::: Dataset

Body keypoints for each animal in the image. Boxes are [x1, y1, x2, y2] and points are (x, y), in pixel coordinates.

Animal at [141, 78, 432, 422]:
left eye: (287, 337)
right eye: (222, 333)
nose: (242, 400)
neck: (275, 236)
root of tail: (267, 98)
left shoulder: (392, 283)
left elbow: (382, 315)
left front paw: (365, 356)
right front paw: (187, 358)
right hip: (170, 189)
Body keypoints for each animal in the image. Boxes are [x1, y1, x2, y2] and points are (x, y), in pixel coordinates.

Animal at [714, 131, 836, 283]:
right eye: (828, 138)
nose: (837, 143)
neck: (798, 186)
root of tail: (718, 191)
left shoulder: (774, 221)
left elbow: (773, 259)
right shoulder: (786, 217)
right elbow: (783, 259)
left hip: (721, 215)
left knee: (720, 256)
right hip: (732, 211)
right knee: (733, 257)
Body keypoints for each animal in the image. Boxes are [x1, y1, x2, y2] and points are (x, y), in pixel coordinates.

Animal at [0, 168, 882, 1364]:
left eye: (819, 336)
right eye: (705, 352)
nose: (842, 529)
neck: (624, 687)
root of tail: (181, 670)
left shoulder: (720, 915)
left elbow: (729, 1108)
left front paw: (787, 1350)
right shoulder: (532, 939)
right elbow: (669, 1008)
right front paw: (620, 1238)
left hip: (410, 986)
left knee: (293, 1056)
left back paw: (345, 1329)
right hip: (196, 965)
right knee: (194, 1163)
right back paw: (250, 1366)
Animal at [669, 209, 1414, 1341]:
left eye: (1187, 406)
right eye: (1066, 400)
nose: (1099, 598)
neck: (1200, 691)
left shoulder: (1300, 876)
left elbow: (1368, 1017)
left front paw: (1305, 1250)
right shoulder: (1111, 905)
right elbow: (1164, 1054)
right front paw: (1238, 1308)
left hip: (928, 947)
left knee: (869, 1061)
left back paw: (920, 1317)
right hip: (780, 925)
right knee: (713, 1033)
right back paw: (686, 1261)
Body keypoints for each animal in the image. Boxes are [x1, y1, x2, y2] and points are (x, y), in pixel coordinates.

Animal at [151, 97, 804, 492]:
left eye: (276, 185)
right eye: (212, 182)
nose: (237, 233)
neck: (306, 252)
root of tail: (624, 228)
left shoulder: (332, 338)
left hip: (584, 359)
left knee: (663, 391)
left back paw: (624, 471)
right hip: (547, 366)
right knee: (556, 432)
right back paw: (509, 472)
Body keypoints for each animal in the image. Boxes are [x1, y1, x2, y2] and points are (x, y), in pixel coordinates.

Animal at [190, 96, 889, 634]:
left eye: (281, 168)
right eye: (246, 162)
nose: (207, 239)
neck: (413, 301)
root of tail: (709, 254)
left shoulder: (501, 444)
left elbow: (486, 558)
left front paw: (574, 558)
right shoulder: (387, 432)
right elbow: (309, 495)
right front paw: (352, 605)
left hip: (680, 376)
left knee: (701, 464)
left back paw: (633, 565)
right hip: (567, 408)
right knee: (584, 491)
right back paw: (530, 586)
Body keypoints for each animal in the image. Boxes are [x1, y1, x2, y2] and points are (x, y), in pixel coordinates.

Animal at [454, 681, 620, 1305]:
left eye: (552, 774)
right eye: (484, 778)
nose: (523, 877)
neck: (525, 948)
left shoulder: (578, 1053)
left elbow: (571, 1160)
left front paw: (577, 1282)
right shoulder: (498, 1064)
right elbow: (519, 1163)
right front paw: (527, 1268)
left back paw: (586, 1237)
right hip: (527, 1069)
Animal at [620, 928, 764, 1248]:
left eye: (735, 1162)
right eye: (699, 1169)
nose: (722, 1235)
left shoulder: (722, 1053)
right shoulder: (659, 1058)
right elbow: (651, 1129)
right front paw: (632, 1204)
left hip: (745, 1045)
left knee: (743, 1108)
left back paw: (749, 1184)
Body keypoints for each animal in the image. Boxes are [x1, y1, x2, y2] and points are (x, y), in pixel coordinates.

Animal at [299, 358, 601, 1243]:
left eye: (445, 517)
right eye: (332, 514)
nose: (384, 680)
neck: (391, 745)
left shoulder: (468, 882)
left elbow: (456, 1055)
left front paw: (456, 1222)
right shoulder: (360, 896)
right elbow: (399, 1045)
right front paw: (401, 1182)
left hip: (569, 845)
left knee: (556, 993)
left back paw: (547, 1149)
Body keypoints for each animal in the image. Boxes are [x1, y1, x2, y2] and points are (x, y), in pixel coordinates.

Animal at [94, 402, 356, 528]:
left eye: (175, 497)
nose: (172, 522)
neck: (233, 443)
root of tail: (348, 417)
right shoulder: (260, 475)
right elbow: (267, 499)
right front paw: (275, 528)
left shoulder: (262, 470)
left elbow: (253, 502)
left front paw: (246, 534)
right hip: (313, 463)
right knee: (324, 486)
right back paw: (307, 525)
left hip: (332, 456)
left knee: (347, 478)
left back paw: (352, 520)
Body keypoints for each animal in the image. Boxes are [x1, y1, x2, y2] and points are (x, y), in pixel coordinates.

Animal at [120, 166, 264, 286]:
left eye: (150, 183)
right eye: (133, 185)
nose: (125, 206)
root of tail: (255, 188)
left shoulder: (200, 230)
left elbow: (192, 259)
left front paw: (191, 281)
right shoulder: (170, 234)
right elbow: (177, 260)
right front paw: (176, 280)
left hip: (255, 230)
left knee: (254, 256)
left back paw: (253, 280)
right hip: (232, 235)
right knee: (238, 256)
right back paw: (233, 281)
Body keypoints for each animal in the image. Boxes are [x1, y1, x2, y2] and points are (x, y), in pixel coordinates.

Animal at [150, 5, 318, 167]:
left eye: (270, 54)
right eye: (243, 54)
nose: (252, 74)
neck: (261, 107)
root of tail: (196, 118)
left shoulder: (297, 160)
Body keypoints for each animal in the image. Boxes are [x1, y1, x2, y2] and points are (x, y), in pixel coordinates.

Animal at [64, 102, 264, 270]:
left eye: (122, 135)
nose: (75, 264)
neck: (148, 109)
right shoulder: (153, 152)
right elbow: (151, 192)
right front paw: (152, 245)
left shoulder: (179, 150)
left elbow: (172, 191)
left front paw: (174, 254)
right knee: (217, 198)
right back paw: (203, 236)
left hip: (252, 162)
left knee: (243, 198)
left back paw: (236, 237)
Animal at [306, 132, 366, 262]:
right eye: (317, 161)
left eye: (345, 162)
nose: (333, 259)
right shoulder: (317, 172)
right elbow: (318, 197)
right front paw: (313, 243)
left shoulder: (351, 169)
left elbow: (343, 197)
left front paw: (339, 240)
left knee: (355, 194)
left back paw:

::::::

Quote all of the entries verbatim.

Output of the task
Body keypoints for each animal in the image. Boxes are [x1, y1, x2, y2] and points are (x, y), in pixel coordinates.

Animal at [141, 78, 432, 422]:
left eye: (287, 337)
right eye: (222, 333)
nose: (242, 400)
neck: (275, 236)
root of tail: (267, 98)
left shoulder: (392, 283)
left elbow: (382, 315)
left front paw: (365, 356)
right front paw: (187, 358)
right hip: (170, 189)
Body keypoints for each animal in the image. Boxes are [x1, y1, x2, y2] and points are (x, y), in pixel coordinates.

Animal at [714, 131, 836, 283]:
right eye: (828, 138)
nose: (837, 143)
neck: (798, 186)
root of tail: (718, 191)
left shoulder: (774, 221)
left elbow: (773, 259)
right shoulder: (786, 217)
right elbow: (783, 259)
left hip: (721, 215)
left knee: (720, 256)
right hip: (732, 211)
right knee: (733, 257)
Body keypoints for each animal in the image. Boxes are [x1, y1, x2, y2] and points are (x, y), in pixel coordinates.

Animal at [0, 168, 882, 1364]:
left eye: (819, 336)
right eye: (705, 352)
nose: (842, 529)
neck: (624, 687)
root of tail: (181, 670)
left shoulder: (720, 915)
left elbow: (729, 1108)
left front paw: (787, 1350)
right shoulder: (532, 939)
right elbow: (669, 1008)
right front paw: (620, 1238)
left hip: (410, 986)
left knee: (293, 1056)
left back paw: (345, 1329)
right hip: (196, 965)
right knee: (194, 1163)
right back paw: (250, 1366)
Animal at [669, 209, 1414, 1341]:
left eye: (1187, 406)
right eye: (1066, 400)
nose: (1099, 598)
neck: (1200, 691)
left shoulder: (1300, 876)
left elbow: (1368, 1017)
left front paw: (1305, 1250)
right shoulder: (1111, 905)
right elbow: (1164, 1054)
right front paw: (1238, 1308)
left hip: (928, 947)
left knee: (869, 1061)
left back paw: (920, 1317)
right hip: (780, 925)
right knee: (713, 1033)
right back paw: (686, 1261)
Body keypoints for each animal in the image. Boxes are [x1, y1, x2, y2] and points are (x, y), in pixel coordinates.

Animal at [151, 97, 804, 492]:
left eye: (276, 185)
right eye: (212, 182)
nose: (237, 233)
neck: (306, 252)
root of tail: (624, 228)
left shoulder: (332, 338)
left hip: (584, 359)
left knee: (663, 391)
left back paw: (624, 471)
right hip: (547, 366)
right knee: (556, 432)
right back paw: (509, 472)
Body keypoints for each animal in the image. Boxes are [x1, y1, x2, y2] and points are (x, y), in pixel coordinates.

Animal at [190, 96, 889, 634]:
left eye: (281, 168)
right eye: (246, 162)
nose: (207, 239)
neck: (413, 301)
root of tail: (709, 254)
left shoulder: (501, 444)
left elbow: (486, 558)
left front paw: (574, 558)
right shoulder: (387, 432)
right elbow: (309, 495)
right front paw: (352, 605)
left hip: (680, 376)
left knee: (701, 464)
left back paw: (633, 565)
right hip: (567, 408)
right knee: (584, 491)
right back paw: (530, 586)
Body keypoints for each animal in the image. Boxes are [x1, y1, x2, y2] and points are (x, y), in pixel coordinates.

Animal at [454, 681, 620, 1305]:
left eye: (552, 774)
right eye: (484, 778)
nose: (523, 877)
neck: (525, 948)
left shoulder: (578, 1053)
left elbow: (571, 1160)
left front paw: (577, 1282)
right shoulder: (498, 1064)
right elbow: (519, 1163)
right front paw: (527, 1268)
left back paw: (586, 1237)
right hip: (527, 1069)
Animal at [620, 928, 764, 1248]:
left eye: (735, 1162)
right eye: (699, 1169)
nose: (722, 1235)
left shoulder: (722, 1053)
right shoulder: (659, 1058)
right elbow: (651, 1129)
right front paw: (632, 1204)
left hip: (745, 1045)
left knee: (743, 1108)
left back paw: (749, 1184)
Body keypoints for each animal in the image. Boxes are [x1, y1, x2, y2] and points are (x, y), in pixel coordinates.

Animal at [299, 358, 601, 1243]:
left eye: (445, 517)
right eye: (332, 514)
nose: (384, 680)
neck: (391, 745)
left shoulder: (468, 882)
left elbow: (456, 1055)
left front paw: (456, 1222)
right shoulder: (360, 896)
right elbow: (399, 1045)
right front paw: (401, 1182)
left hip: (569, 845)
left knee: (556, 993)
left back paw: (547, 1149)
Body keypoints for each animal in the image. Boxes are [x1, y1, x2, y2] and points are (x, y), in pixel coordinates.

Animal at [94, 402, 356, 528]:
left eye: (175, 497)
nose: (172, 522)
neck: (233, 443)
root of tail: (348, 417)
right shoulder: (260, 475)
right elbow: (267, 499)
right front paw: (275, 528)
left shoulder: (262, 470)
left elbow: (253, 502)
left front paw: (246, 534)
right hip: (313, 463)
right knee: (324, 486)
right back paw: (307, 525)
left hip: (332, 456)
left knee: (347, 478)
left back paw: (352, 520)
Body keypoints for each animal in the image. Boxes are [x1, y1, x2, y2] and points are (x, y), in pixel coordinates.

Animal at [120, 166, 264, 286]:
left eye: (150, 183)
right eye: (133, 185)
nose: (125, 206)
root of tail: (255, 188)
left shoulder: (200, 230)
left elbow: (192, 259)
left front paw: (191, 281)
right shoulder: (170, 234)
right elbow: (177, 260)
right front paw: (176, 280)
left hip: (255, 230)
left knee: (254, 256)
left back paw: (253, 280)
right hip: (232, 235)
right knee: (238, 256)
right back paw: (233, 281)
Body keypoints for each animal in the image. Boxes are [x1, y1, x2, y2] and points are (x, y), in pixel coordinates.

Animal at [150, 5, 318, 167]:
left eye: (270, 54)
right eye: (243, 54)
nose: (252, 74)
neck: (261, 107)
root of tail: (196, 118)
left shoulder: (297, 160)
Body keypoints for each animal in the image. Boxes are [x1, y1, x2, y2] and points are (x, y), in pixel coordinates.

Animal at [64, 102, 264, 270]:
left eye: (122, 135)
nose: (75, 264)
neck: (148, 109)
right shoulder: (153, 152)
right elbow: (151, 192)
right front paw: (152, 245)
left shoulder: (179, 150)
left elbow: (172, 191)
left front paw: (174, 254)
right knee: (217, 198)
right back paw: (203, 236)
left hip: (252, 162)
left knee: (243, 198)
left back paw: (236, 237)
Animal at [306, 132, 366, 262]:
right eye: (317, 161)
left eye: (345, 162)
nose: (333, 259)
right shoulder: (317, 172)
right elbow: (318, 197)
right front paw: (313, 243)
left shoulder: (351, 169)
left elbow: (343, 197)
left front paw: (339, 240)
left knee: (355, 194)
left back paw:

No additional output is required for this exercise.